## [Data provided]
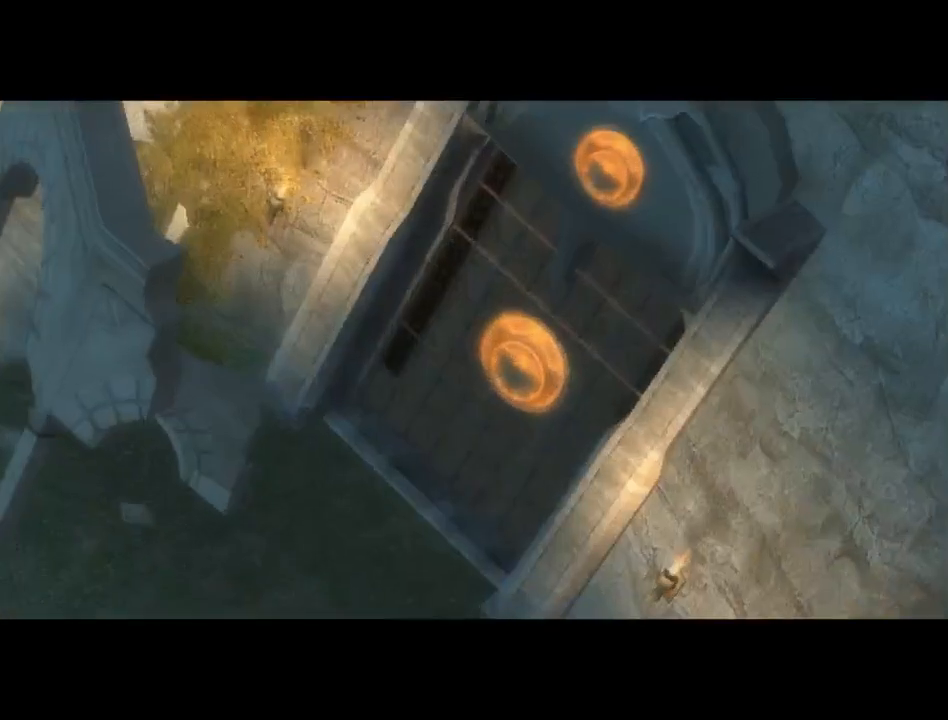
{"buttons": [], "left_stick": "center", "right_stick": "center", "events": []}
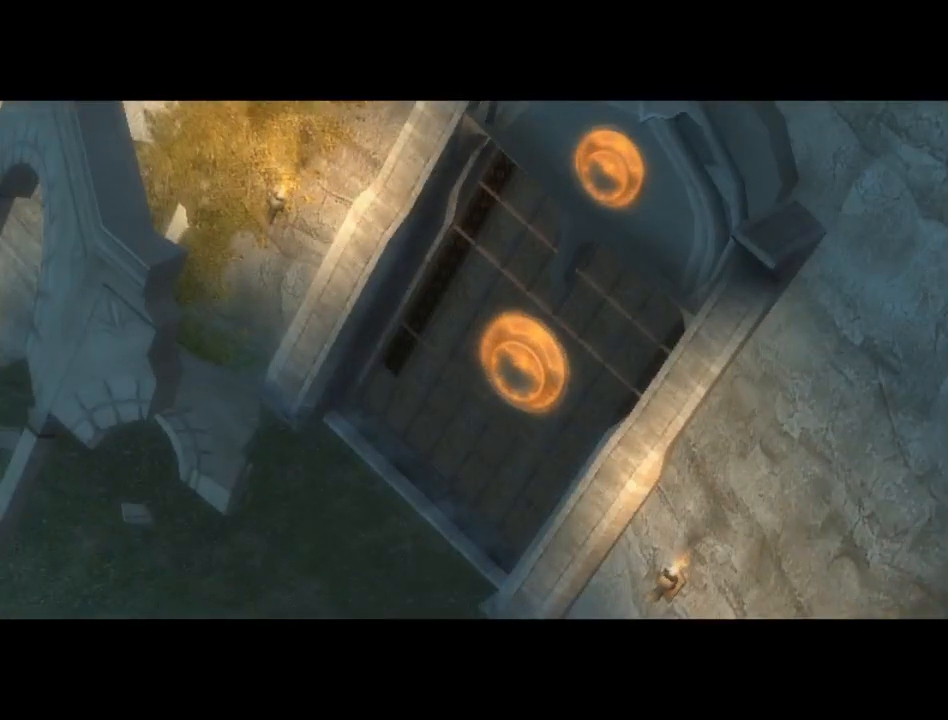
{"buttons": [], "left_stick": "center", "right_stick": "center", "events": []}
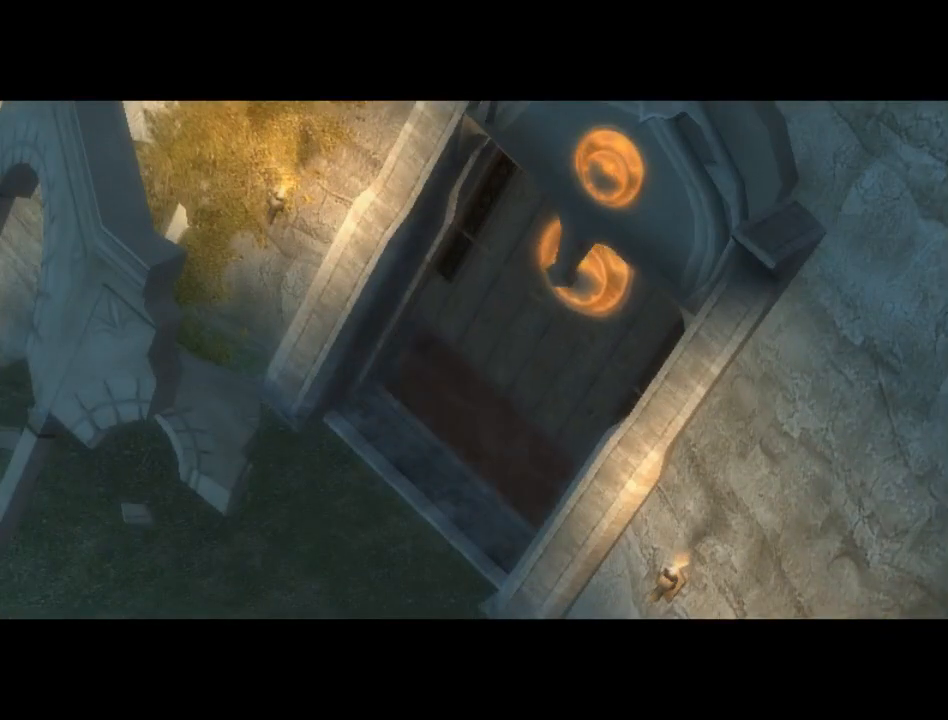
{"buttons": [], "left_stick": "center", "right_stick": "center", "events": []}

## [Exercise]
The response has to be an exact copy of all the data, pictures excluded.

## [Result of this exercise]
{"buttons": [], "left_stick": "center", "right_stick": "center", "events": []}
{"buttons": [], "left_stick": "center", "right_stick": "center", "events": []}
{"buttons": [], "left_stick": "center", "right_stick": "center", "events": []}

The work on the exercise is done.